Decided On August 25, 1911
MULJIBHAI NARBHERAM BHATT Appellant
V/S
LAKHMIDAS DADABHAI PATEL Respondents

JUDGEMENT

(1.) There were two brothers Kishorbhai and Desaibhai. The plaintiff is admitted to be the nearest heir of Kishorbhai, and the defendant of Desaibhai. Kishorbhai left a widow Bai Kanku, who resided in the house, which is the subject-matter of this suit, until her death. The plaintiff s case is that during the lifetime of Kishorbhai and Desaibhai they affected a partition of their house property, as a result of which, the house in suit fell to the share of Kishorbhai and became his exclusive property. This was held to be so, as a fact, in the lower appellate Court. But the appellant contends that the present suit is res judicata by reason of a suit brought by Bai Kanku in 1884, for her share of the lands, which had constituted part of the joint property of the brothers Kishorbhai and Desaibhai. That point was taken in the Court of first instance and elaborately discussed. The learned Judge there came to the conclusion that the suit of 1884 did not bar the present suit; and the present appellant did not raise the point again before the learned Judge of first, appeal, so that we have not had the benefit of his opinion upon it.

(2.) The appellant s case it. that since Bai Kanku sued to recover her deceased husband s share in the landed property, exclusive of the houses, on the footing of Kishorbhai and Desaibhai having separated, and since the decision in that suit was against her, it must be regarded as res judicata of the whole question of partition or union. We think, however, after carefully considering all the facts of that suit, and the arguments addressed to us on behalf of the appellant, that this would be carrying the principle of res judicata too fur. In that suit Bai Kanku asked for the possession, after partition by metes and bounds, of her late husband s share in the fields, which had constituted part of the joint family property. She had alleged then as the plaintiff alleges now, that there had been an actual partition of the house property, to which effect had been given; and though no doubt it is an implication of law that where there is a partition of some part of the property carried out by metes and bounds, the interests of the divided members of the family are severed, they are thenceforward in respect of the property which is not partitioned by metes and bounds tenants in common; in practice it is quite usual to find Courts implying reunion from the mere fact of joint use and occupation of the property not actually partitioned for a long period after the alleged partition.

(3.) Having regard to what was actually found by the learned Judge who tried Bai Kanku s suit, to the frame of the issues and the carefully guarded language he has used in disposing of them, it appears to us that what is now substantially in issue between the parties did not necessarily then call for decision and was not in feet decided. It is quite true that there are some observations in the judgment in that suit which strongly support the appellant s allegation that had the learned Judge thought it necessary to do so, he would have held definitely that there never had been actual partition of the house property.

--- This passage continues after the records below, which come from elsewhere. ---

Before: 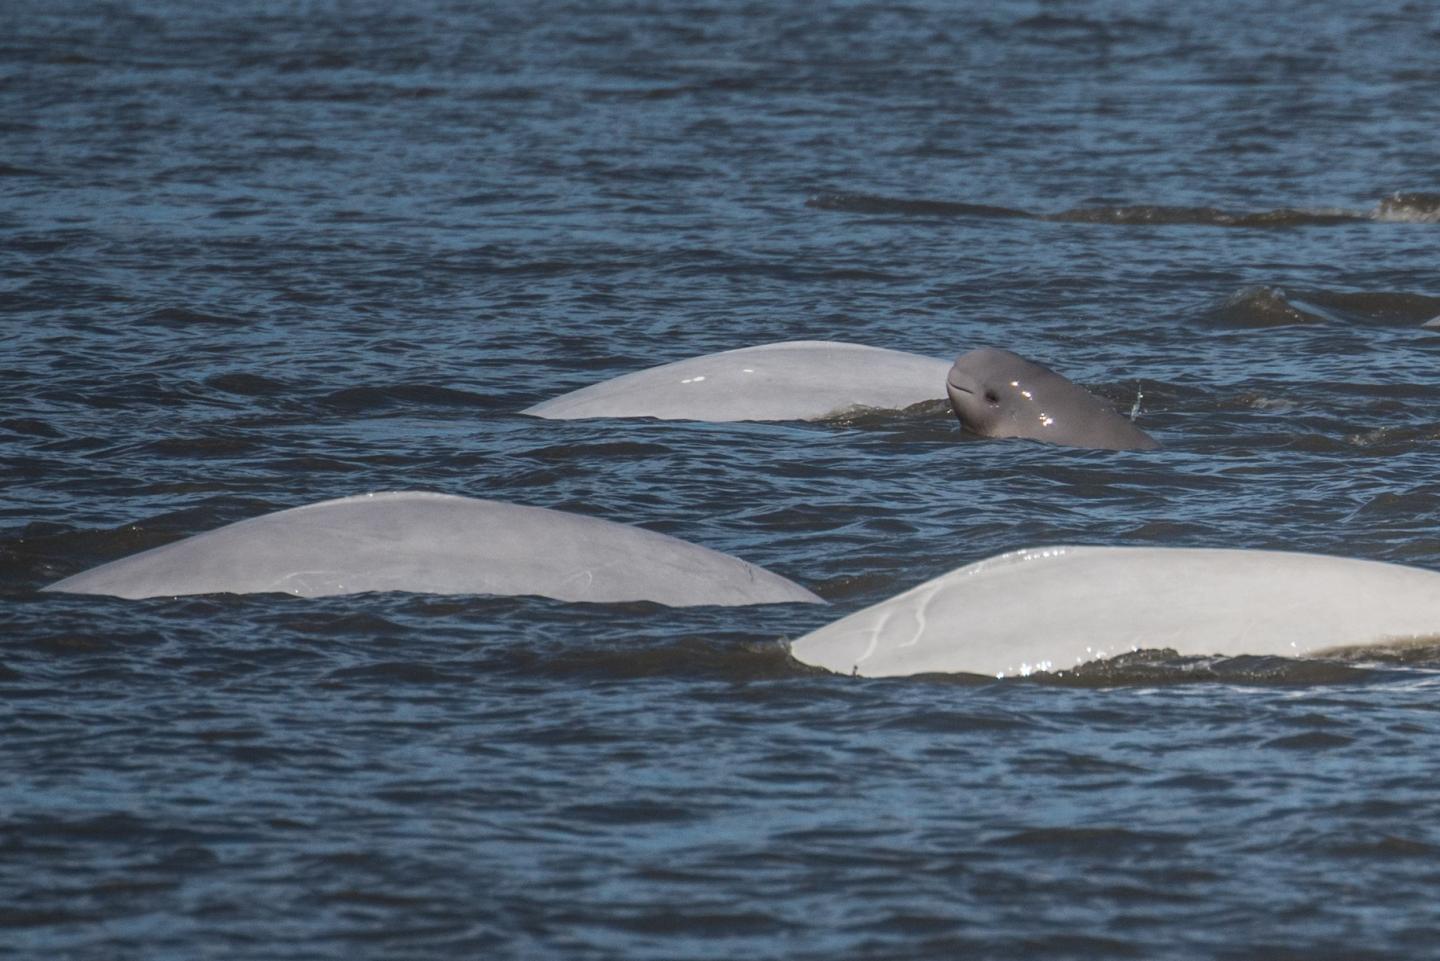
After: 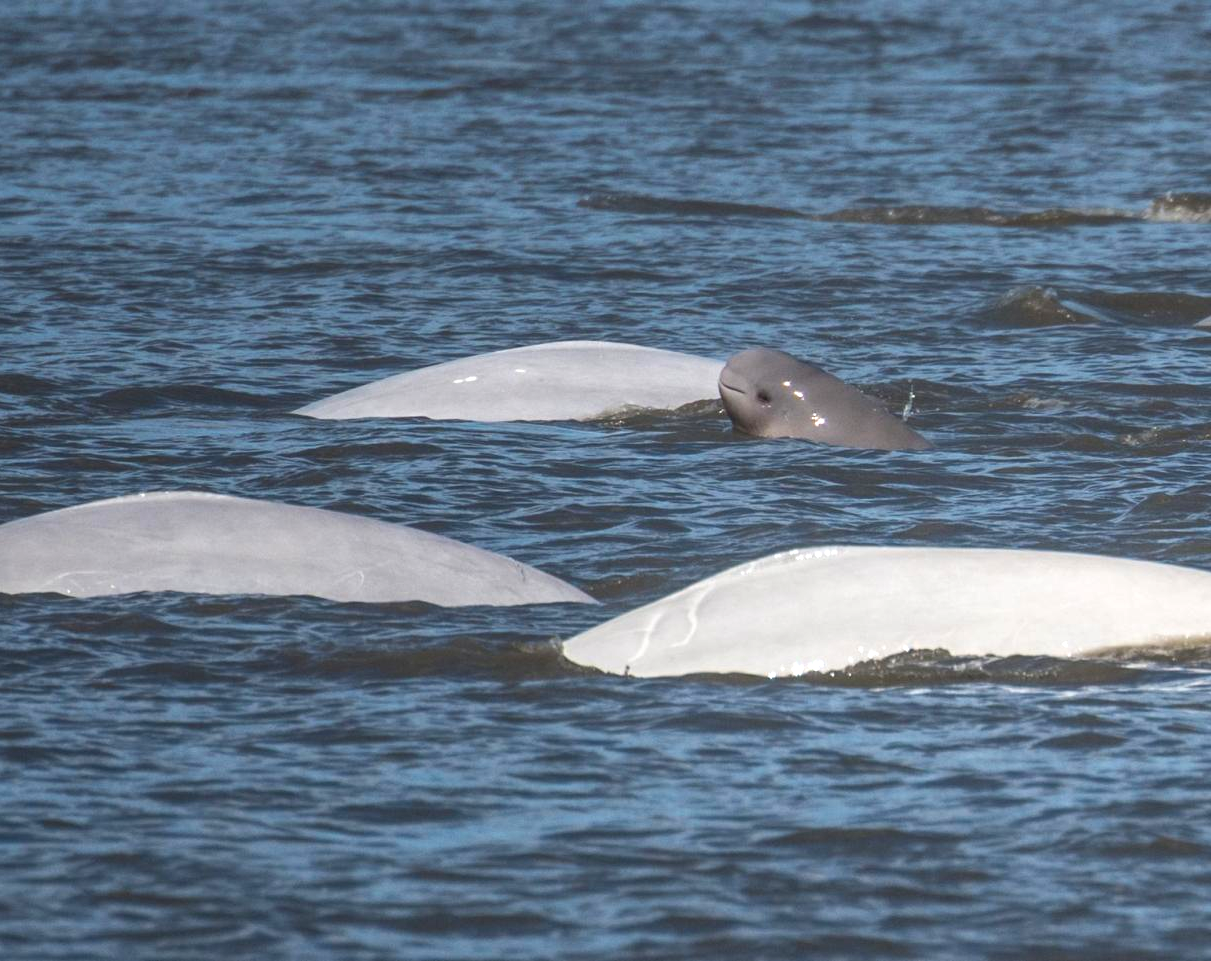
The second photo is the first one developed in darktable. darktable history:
exposure: black level correction 0, exposure 0.594 EV, compensate exposure bias true, compensate highlight preservation false
crop: left 15.857%
contrast brightness saturation: saturation 0.1
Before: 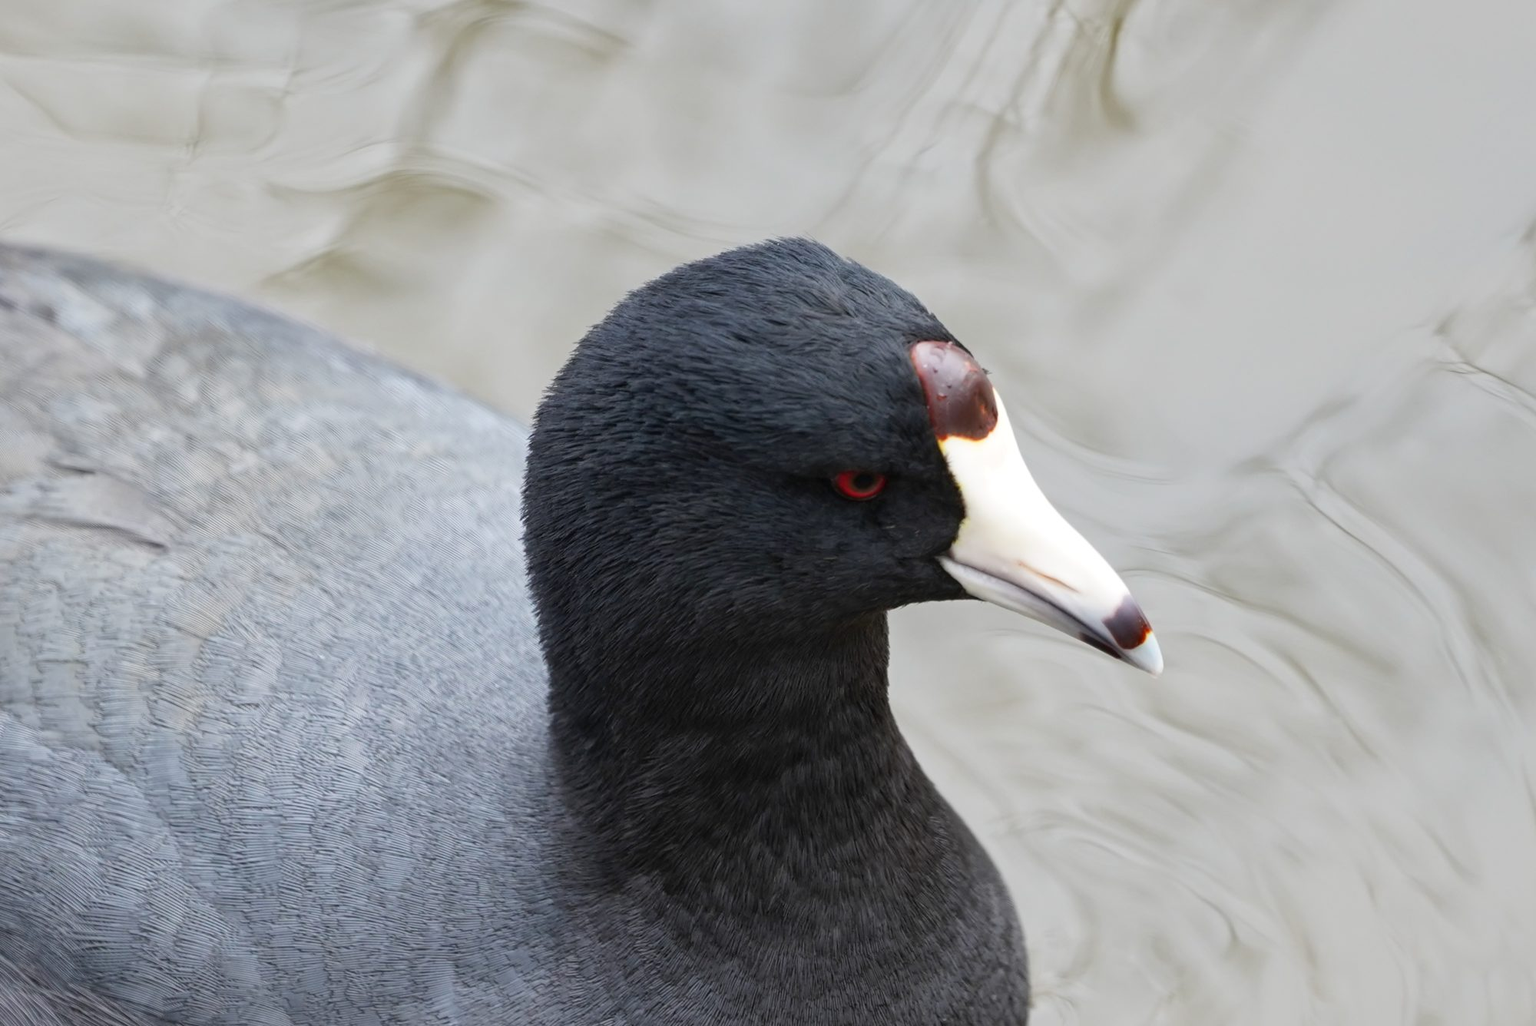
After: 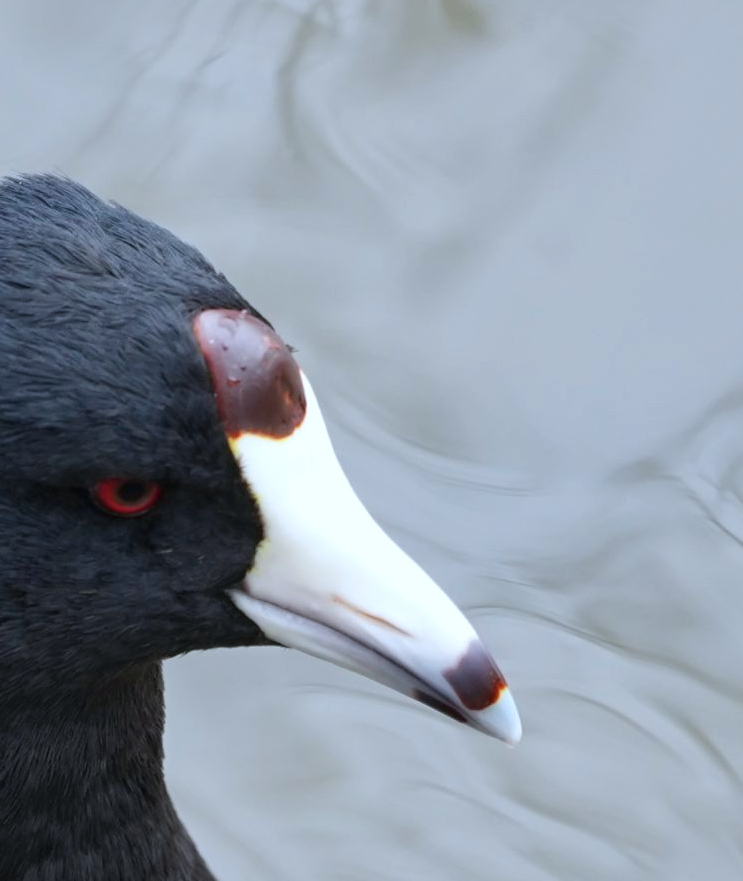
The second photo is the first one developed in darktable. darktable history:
color calibration: x 0.37, y 0.382, temperature 4317.1 K
crop and rotate: left 49.68%, top 10.146%, right 13.16%, bottom 23.851%
shadows and highlights: shadows 8.17, white point adjustment 0.881, highlights -40.03
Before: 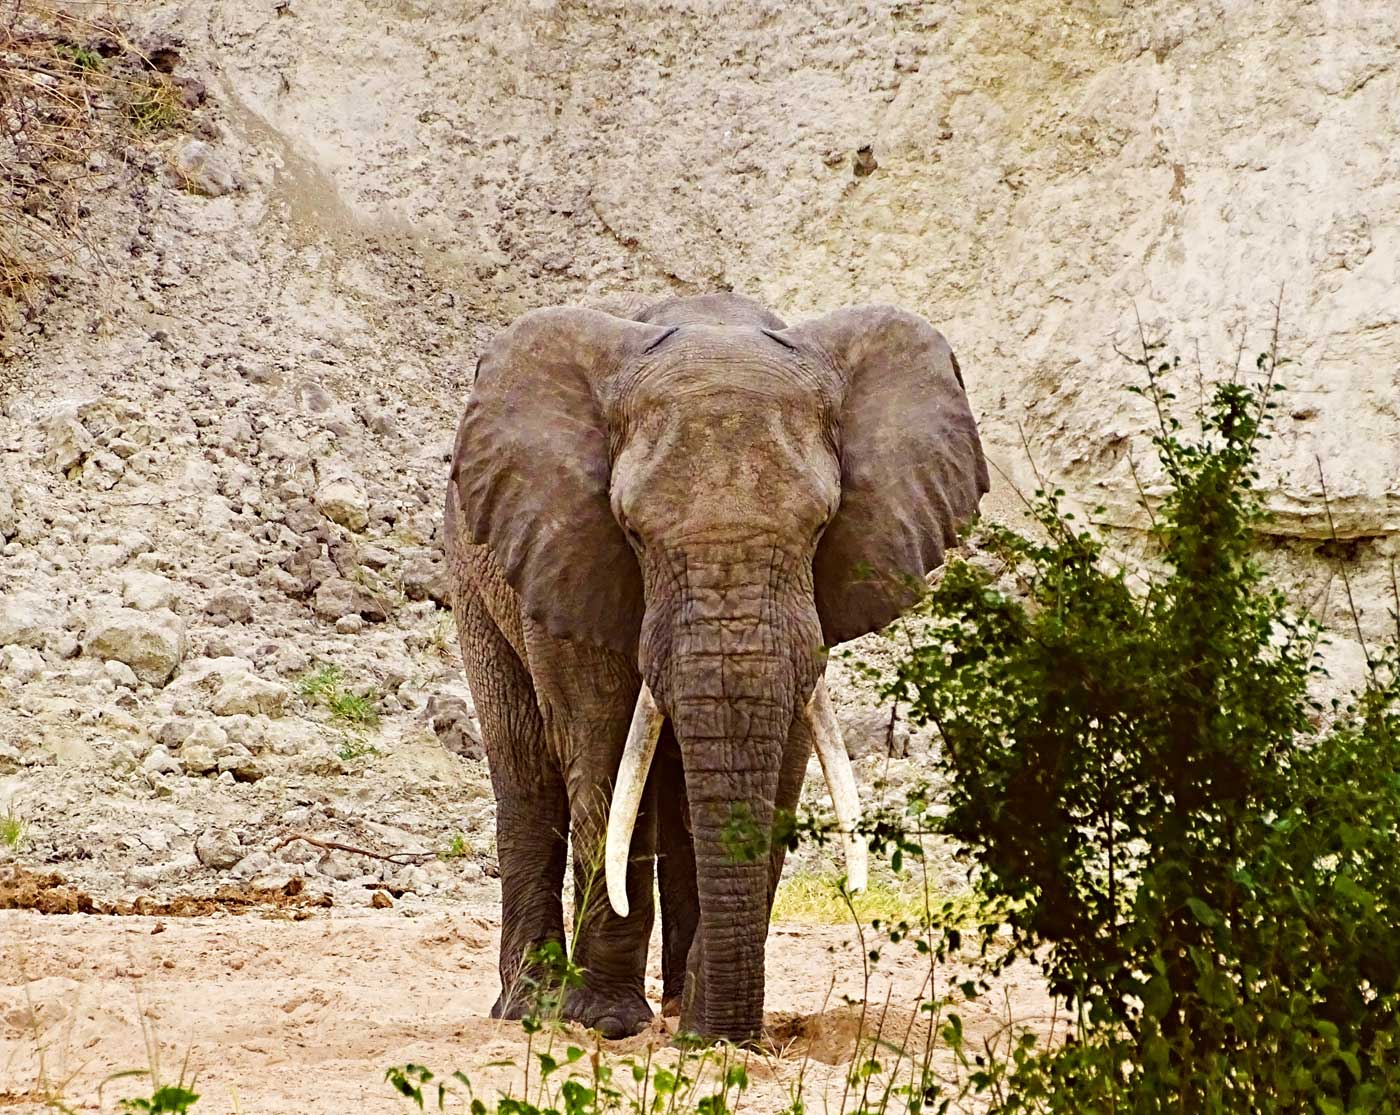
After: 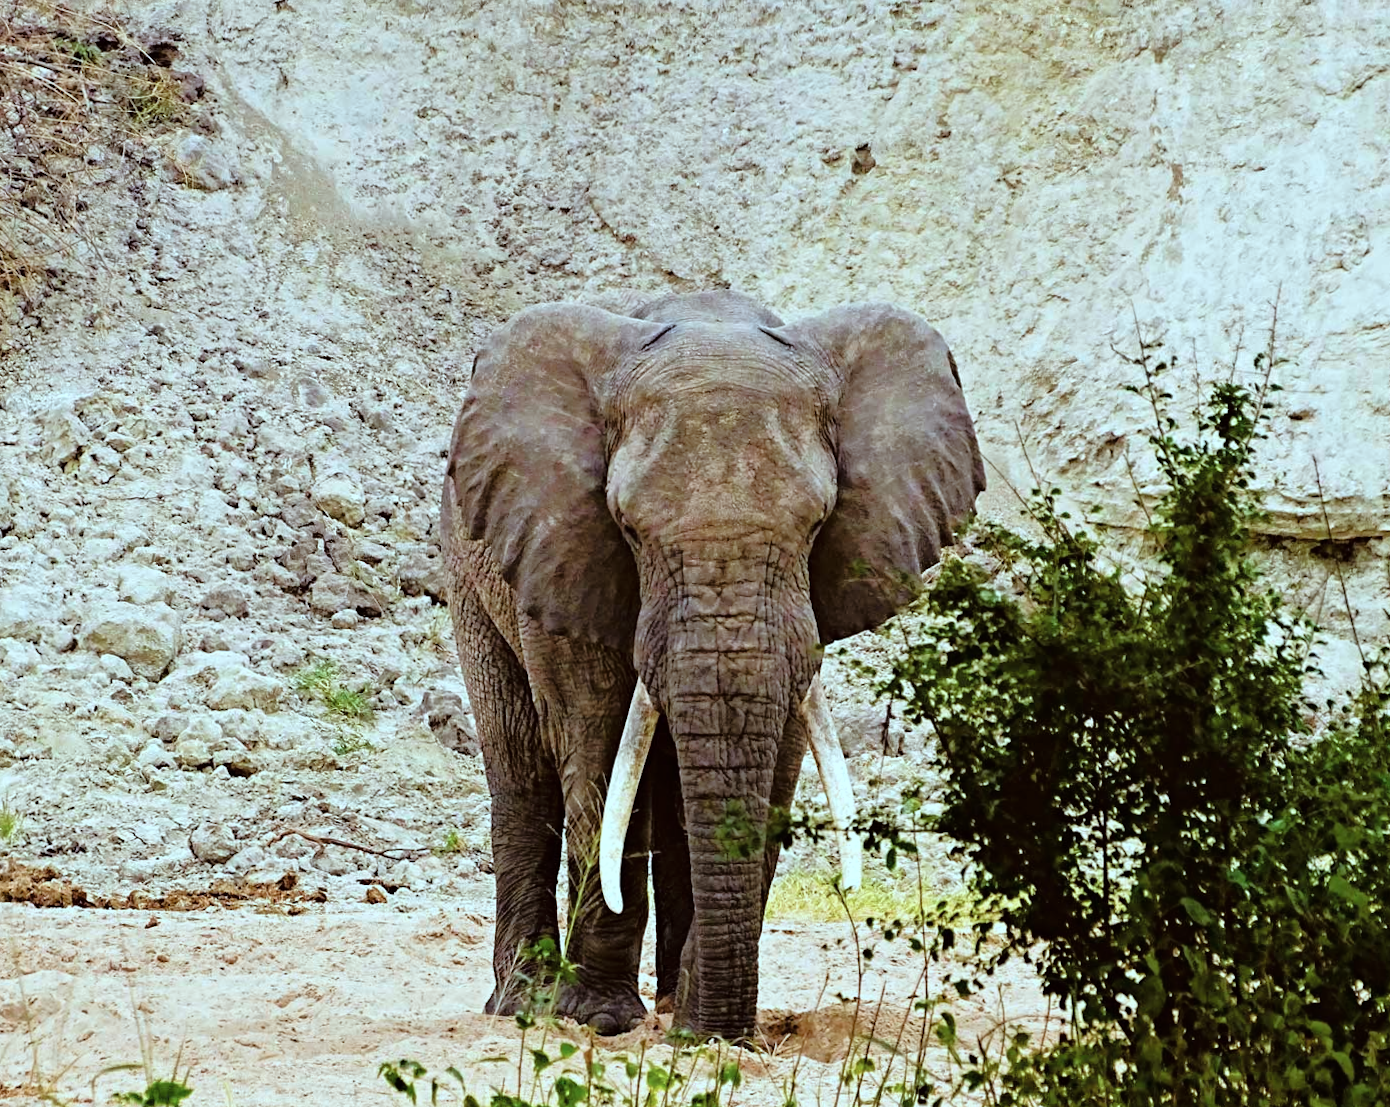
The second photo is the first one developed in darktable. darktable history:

But it appears to us that even had he held that the house property had been partitioned, and that each brother had thenceforward held his share in severally, that need not necessarily have precluded him from coming to the decision he did upon the only question he was asked to decide. What, therefore, was not directly and substantially in issue in that suit and was not necessary to be decided, cannot now, we think, fairly be held to be res Judicata against the plaintiff.